LOUISVILLE, Ky. – When confronted with difficult decisions, horse trainers typically fall back on a couple of tried-and-true devices. When in doubt, defer to what your horse is telling you. And, if further assurance becomes necessary, look at what has worked in the past and duplicate.
Todd Pletcher's judgment has filled his mantel with seven Eclipse Awards for outstanding trainer and made him Thoroughbred racing's all-time leader by career earnings. So forgive him and owners Twin Creeks Racing if they seem unfazed by asking multiple graded stakes winner Destin to try and break fresh ground in the 142nd Kentucky Derby.
The gray son of Giant's Causeway has carried himself with aplomb during his morning training at Churchill Downs this week, fitting considering he has some of the freshest legs in the expected 20-horse field. When Destin is loaded into the Kentucky Derby starting gate Saturday, he will be making his first start since winning the Grade II Tampa Bay Derby on March 12, an eight-week hiatus that is testing the limits of history in the classic.

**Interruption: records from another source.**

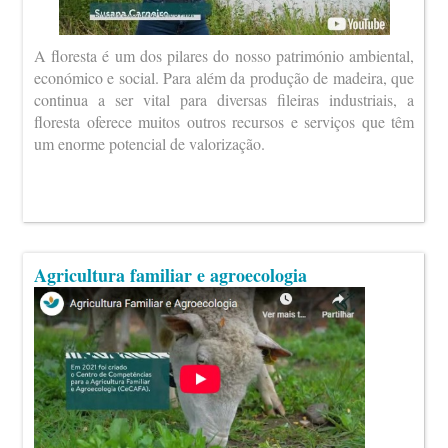
A floresta é um dos pilares do nosso património ambiental,
económico e social. Para além da produção de madeira, que
continua a ser vital para diversas fileiras industriais, a
floresta oferece muitos outros recursos e serviços que têm
um enorme potencial de valorização.
Agricultura familiar e agroecologia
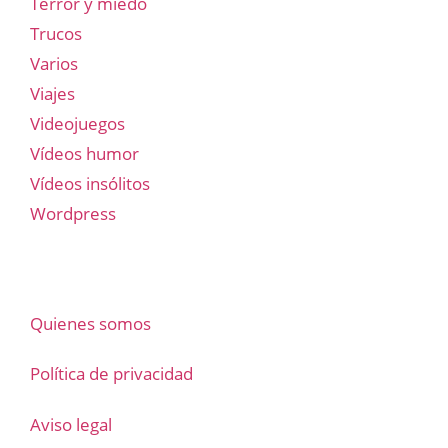
Terror y miedo
Trucos
Varios
Viajes
Videojuegos
Vídeos humor
Vídeos insólitos
Wordpress
Quienes somos
Política de privacidad
Aviso legal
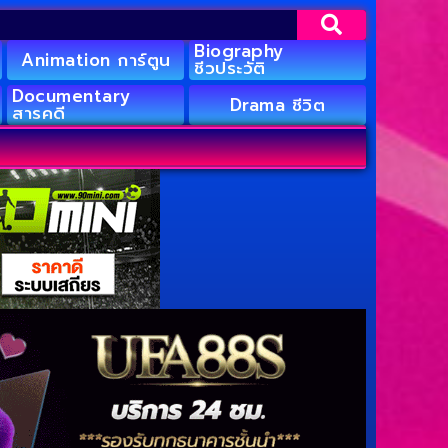
Biography
Animation การ์ตูน
ชีวประวัติ
Documentary
Drama ชีวิต
สารคดี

If the past decade has proven anything, it's that some previously hard and fast Kentucky Derby rules were made to be broken. Where a five-week layoff was once considered an automatic bet against, four Kentucky Derby winners — Barbaro (2006), Big Brown (2008), Mine That Bird (2009) and Orb (2013) — have pulled off that feat in the last 10 years.
Animal Kingdom pushed the boundary even further when he came off a six-week break to take the 2011 edition of the first leg of the Triple Crown. Given the way barriers have been broken, and the fact Destin does have the foundation of three races this year, the consensus after his latest triumph was that he didn't need to do anything extra to prove himself Derby-ready.
"I don't try to overthink that," said Randy Gullatt of Twin Creeks Racing, which recently sold a minority interest in Destin to Eclipse Thoroughbreds. "I think every week in the last three weeks we've seen a better horse and that is what we were predicting we would see. He's had four stiff races every month [since December] and we just didn't think he needed another one.
"Sometimes when you ask for 'A' races from these growing horses too many times, it's when are they going to say 'no.' And we wanted him at his best on Kentucky Derby Day."
Time is particularly welcomed in the Pletcher operation.